Data listing.
⁂

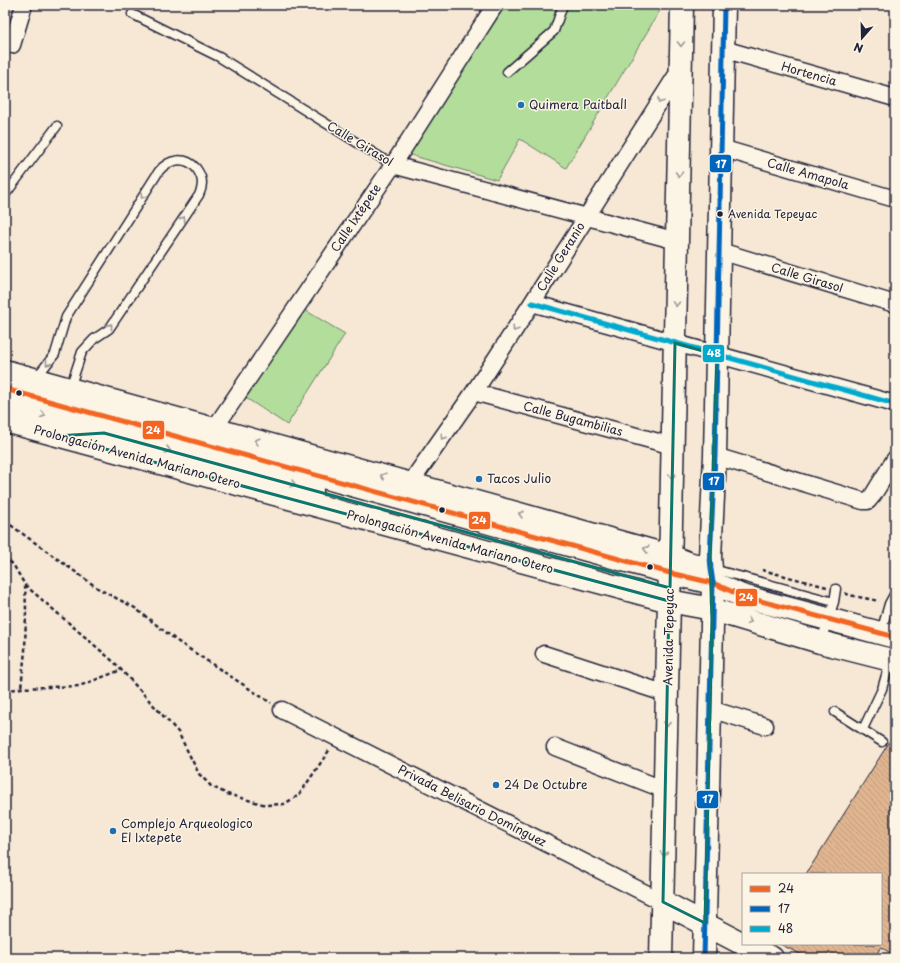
<svg xmlns="http://www.w3.org/2000/svg" width="900" height="963" font-family="'Playpen Sans',sans-serif">
	<style>
		.park { fill: #b3dd9b; stroke: #6a806b }
		.building { fill: url(#building-back-hatch); stroke: #22223b }
		.lines { fill: none; stroke-linecap: round; stroke-linejoin: round }
		.lane-casing { stroke: #22223b; stroke-width: 11 }
		.street-casing { stroke: #22223b; stroke-width: 19 }
		.secondary-casing { stroke: #22223b; stroke-width: 25 }
		.primary-casing { stroke: #22223b; stroke-width: 25 }
		.path { stroke: #22223b; stroke-width: 2.5; stroke-dasharray: 4 3; stroke-linecap: butt }
		.lane { stroke: #fcf5e5; stroke-width: 8 }
		.street { stroke: #fcf5e5; stroke-width: 16 }
		.secondary { stroke: #fcf5e5; stroke-width: 22 }
		.primary { stroke: #fcf5e5; stroke-width: 22 }
		.bus-1-casing { stroke: #fcf5e5; stroke-width: 8 }
		.bus-2-casing { stroke: #fcf5e5; stroke-width: 8 }
		.bus-3-casing { stroke: #fcf5e5; stroke-width: 8 }
		.bus-1 { stroke: #f26522; stroke-width: 5 }
		.bus-2 { stroke: #0065bd; stroke-width: 5 }
		.bus-3 { stroke: #00a9ce; stroke-width: 5 }
		.oneway { stroke: #9a9698 }
		.marked { fill: none; stroke: #0f766e; stroke-width: 3; stroke-linejoin: round }
		.poi-dot { fill: #1f6fb2; stroke: #fcf5e5; stroke-width: 1.5 }
		.bus-dot { fill: #22223b; stroke: #fcf5e5; stroke-width: 1.5 }
		.labels { text-anchor: middle; stroke-width: 3; stroke-linejoin: round; paint-order: stroke }
		.bus-label { font-size: 11px; fill: #22223b; stroke: #fcf5e5; text-anchor: start }
		.street-label { font-size: 12px; fill: #22223b; stroke: #fcf5e5 }
		.poi-label { font-size: 12px; fill: #22223b; stroke: #fcf5e5; text-anchor: start }
		.line-badge { stroke: #fcf5e5; stroke-width: 1.5 }
		.badge-label { font-size: 11px; text-anchor: middle; font-weight: bold; fill: #fff }
	</style>
	<defs>
		<pattern id="building-back-hatch" width="6" height="6" patternUnits="userSpaceOnUse"><rect width="6" height="6" fill="#e0b590"/><path d="M-1 5l2 2M0 0l6 6M5-1l2 2" fill="none" stroke="#c09b7d"/></pattern>
	</defs>
	<rect width="100%" height="100%" fill="#f6e8d4"/>
	<filter id="ink" filterUnits="userSpaceOnUse"><feTurbulence type="fractalNoise" baseFrequency=".025" numOctaves="2"/><feDisplacementMap in="SourceGraphic" scale="8" xChannelSelector="R" yChannelSelector="G"/><feConvolveMatrix kernelMatrix="1 2 1 2 8 2 1 2 1" color-interpolation-filters="sRGB"/></filter>
	<g filter="url(#ink)">
		<path class="park" d="M506,5h153v7l-93,156 -46,-29 -23,41 -90,-26z
			M303,309l42,25 -58,91 -41,-27z"/>
		<path class="building" d="M895,733v223l-14,-9 -7,11h-66l-28,-14h101v-70h-75z"/>
		<g class="lines">
			<defs>
				<path id="lane" d="M132,14l87,43 174,108
					M507,72l47,-41 9,-26
					M5,195l52,-69
					M35,377l4,-3 16,-20 11,-37 93,-146c10,-12 26,-15 37,-3 3,4 6,9 6,15 0,4 -1,8 -3,12l-90,134 -15,10 -12,13 -12,36
					M713,569l121,33
					M881,632l8,-28 6,-11
					M821,641l13,-39 2,-13
					M835,712l47,30
					M863,729l19,-40 8,-28"/>
				<path id="street" d="M12,45l12,-40
					M723,49l172,49
					M721,148l174,51
					M393,165l284,76
					M720,251l175,53
					M532,303l363,101
					M474,392l199,54
					M214,429l179,-264 102,-160
					M715,456l148,45h5l5,-6 22,-36
					M411,484l7,-12 56,-80 58,-89 149,-235
					M544,654l123,40
					M710,709l55,17
					M282,710l381,192
					M555,747l110,43"/>
				<path id="secondary" d="M724,5l-9,451 -5,101 1,12 2,14 29,13 153,41
					M5,371l665,185 18,7 23,6
					M5,421l664,180 43,8 18,6 90,27 75,19
					M670,570l12,-565
					M663,902l80,42
					M744,944l28,14"/>
				<path id="primary" d="M5,389l665,184 43,10 -9,375
					M70,389l28,20
					M5,405l307,85
					M661,958l8,-357 1,-28"/>
			</defs>
			<use href="#lane" class="lane-casing"/>
			<use href="#street" class="street-casing"/>
			<use href="#secondary" class="secondary-casing"/>
			<use href="#primary" class="primary-casing"/>
			<path class="path" d="M5,521l94,68 36,19 42,33 94,62
				M5,556l9,10 11,19 1,24 -1,42 -4,37
				M762,570l65,17
				M25,585l90,78 63,69 21,42 12,12 16,8 39,11 18,-1 15,-9 31,-46
				M845,593l4,2 30,6
				M5,691l16,-3 58,-2 42,-16"/>
			<use href="#lane" class="lane"/>
			<use href="#street" class="street"/>
			<use href="#secondary" class="secondary"/>
			<use href="#primary" class="primary"/>
			<defs>
				<path id="bus-1" d="M5,389l665,184 43,10 29,13 153,41"/>
				<path id="bus-2" d="M704,958l8,-339 1,-36 -2,-14 -1,-12 5,-101 9,-451"/>
				<path id="bus-3" d="M532,303l363,101"/>
			</defs>
			<use href="#bus-1" class="bus-1-casing"/>
			<use href="#bus-2" class="bus-2-casing"/>
			<use href="#bus-3" class="bus-3-casing"/>
			<use href="#bus-1" class="bus-1"/>
			<use href="#bus-2" class="bus-2"/>
			<use href="#bus-3" class="bus-3"/>
		</g>
		<defs><path id="oneway-chevron" d="M-2-3.5L2.5 0L-2 3.5" fill="none" stroke-width="1.6" stroke-linecap="round" stroke-linejoin="round"/></defs>
		<g class="oneway">
			<use href="#oneway-chevron" transform="translate(681 44) rotate(91)"/>
			<use href="#oneway-chevron" transform="translate(660 101) rotate(122)"/>
			<use href="#oneway-chevron" transform="translate(679 174) rotate(91)"/>
			<use href="#oneway-chevron" transform="translate(143 196) rotate(123)"/>
			<use href="#oneway-chevron" transform="translate(183 219) rotate(-56)"/>
			<use href="#oneway-chevron" transform="translate(676 304) rotate(91)"/>
			<use href="#oneway-chevron" transform="translate(110 326) rotate(-51)"/>
			<use href="#oneway-chevron" transform="translate(515 329) rotate(123)"/>
			<use href="#oneway-chevron" transform="translate(48 363) rotate(128)"/>
			<use href="#oneway-chevron" transform="translate(43 415) rotate(16)"/>
			<use href="#oneway-chevron" transform="translate(443 437) rotate(125)"/>
			<use href="#oneway-chevron" transform="translate(257 441) rotate(-164)"/>
			<use href="#oneway-chevron" transform="translate(168 450) rotate(15)"/>
			<use href="#oneway-chevron" transform="translate(383 476) rotate(-164)"/>
			<use href="#oneway-chevron" transform="translate(672 476) rotate(91)"/>
			<use href="#oneway-chevron" transform="translate(293 484) rotate(15)"/>
			<use href="#oneway-chevron" transform="translate(521 514) rotate(-164)"/>
			<use href="#oneway-chevron" transform="translate(646 549) rotate(-164)"/>
			<use href="#oneway-chevron" transform="translate(749 621) rotate(16)"/>
			<use href="#oneway-chevron" transform="translate(667 724) rotate(91)"/>
			<use href="#oneway-chevron" transform="translate(664 854) rotate(91)"/>
		</g>
	</g>
	<path class="marked" d="M675,343l42,12 -7,202 2,62 -7,304 -42,-21 6,-301 -612,-165 47,-3 566,155z"/>
	<g class="poi-dot">
		<circle cx="521" cy="105" r="4"/>
		<circle cx="479" cy="479" r="4"/>
		<circle cx="496" cy="785" r="4"/>
		<circle cx="113" cy="831" r="4"/>
	</g>
	<g class="bus-dot">
		<circle cx="720" cy="214" r="3.5"/>
		<circle cx="19" cy="393" r="3.5"/>
		<circle cx="442" cy="510" r="3.5"/>
		<circle cx="650" cy="567" r="3.5"/>
	</g>
	<g class="labels">
		<g class="bus-label">
			<text x="728" y="218">Avenida Tepeyac</text>
		</g>
		<g class="street-label">
			<text transform="translate(809 74) rotate(16)" y="4">Hortencia</text>
			<text transform="translate(360 144) rotate(31)" y="4">Calle Girasol</text>
			<text transform="translate(808 174) rotate(16)" y="4">Calle Amapola</text>
			<text transform="translate(356 218) rotate(-56)" y="4">Calle Ixtépete</text>
			<text transform="translate(561 257) rotate(-58)" y="4">Calle Geranio</text>
			<text transform="translate(807 278) rotate(17)" y="4">Calle Girasol</text>
			<text transform="translate(573 419) rotate(15)" y="4">Calle Bugambilias</text>
			<text transform="translate(137 457) rotate(15)" y="4">Prolongación Avenida Mariano Otero</text>
			<text transform="translate(450 542) rotate(15)" y="4">Prolongación Avenida Mariano Otero</text>
			<text transform="translate(669 637) rotate(-89)" y="4">Avenida Tepeyac</text>
			<text transform="translate(472 806) rotate(27)" y="4">Privada Belisario Domínguez</text>
		</g>
		<g class="poi-label">
			<text x="529" y="109">Quimera Paitball</text>
			<text x="487" y="483">Tacos Julio</text>
			<text x="504" y="789">24 De Octubre</text>
			<text x="121" y="828">Complejo Arqueologico<tspan x="121" dy="14">El Ixtepete</tspan></text>
		</g>
	</g>
	<g class="line-badge">
		<rect x="709" y="154" width="23" height="19" rx="4" fill="#0065bd"/>
		<rect x="702" y="344" width="23" height="19" rx="4" fill="#00a9ce"/>
		<rect x="142" y="420" width="23" height="20" rx="4" fill="#f26522"/>
		<rect x="702" y="472" width="23" height="19" rx="4" fill="#0065bd"/>
		<rect x="468" y="511" width="23" height="19" rx="4" fill="#f26522"/>
		<rect x="735" y="588" width="23" height="19" rx="4" fill="#f26522"/>
		<rect x="696" y="790" width="23" height="19" rx="4" fill="#0065bd"/>
	</g>
	<g class="badge-label">
		<text x="721" y="168">17</text>
		<text x="714" y="357">48</text>
		<text x="153" y="434">24</text>
		<text x="714" y="485">17</text>
		<text x="479" y="524">24</text>
		<text x="746" y="601">24</text>
		<text x="708" y="803">17</text>
	</g>
	<rect width="900" height="963" fill="none" stroke="#fcf5e5" stroke-width="20"/>
	<rect x="10" y="10" width="880" height="943" fill="none" stroke="#22223b" stroke-width="1.5" filter="url(#ink)"/>
	<rect x="742" y="873" width="140" height="72" fill="#fcf5e5" stroke="#a5a1a1"/>
	<rect x="750" y="886" width="20" height="6" fill="#f26522" stroke="#a5a1a1"/>
	<text x="778" y="893" font-size="12" fill="#22223b">24</text>
	<rect x="750" y="906" width="20" height="6" fill="#0065bd" stroke="#a5a1a1"/>
	<text x="778" y="913" font-size="12" fill="#22223b">17</text>
	<rect x="750" y="926" width="20" height="6" fill="#00a9ce" stroke="#a5a1a1"/>
	<text x="778" y="933" font-size="12" fill="#22223b">48</text>
	<g transform="translate(862 38) rotate(200)" stroke="#fcf5e5" stroke-width="3" paint-order="stroke">
	<path d="M0-3L7 15L0 10L-7 15Z" fill="#22223b"/>
	<text y="-6" font-size="11" font-weight="bold" text-anchor="middle" fill="#22223b">N</text>
	</g>
</svg>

⁂

What is needed. Among the entries, find every line holding "Avenida" and return it.

Result of the task.
			<text x="728" y="218">Avenida Tepeyac</text>
			<text transform="translate(137 457) rotate(15)" y="4">Prolongación Avenida Mariano Otero</text>
			<text transform="translate(450 542) rotate(15)" y="4">Prolongación Avenida Mariano Otero</text>
			<text transform="translate(669 637) rotate(-89)" y="4">Avenida Tepeyac</text>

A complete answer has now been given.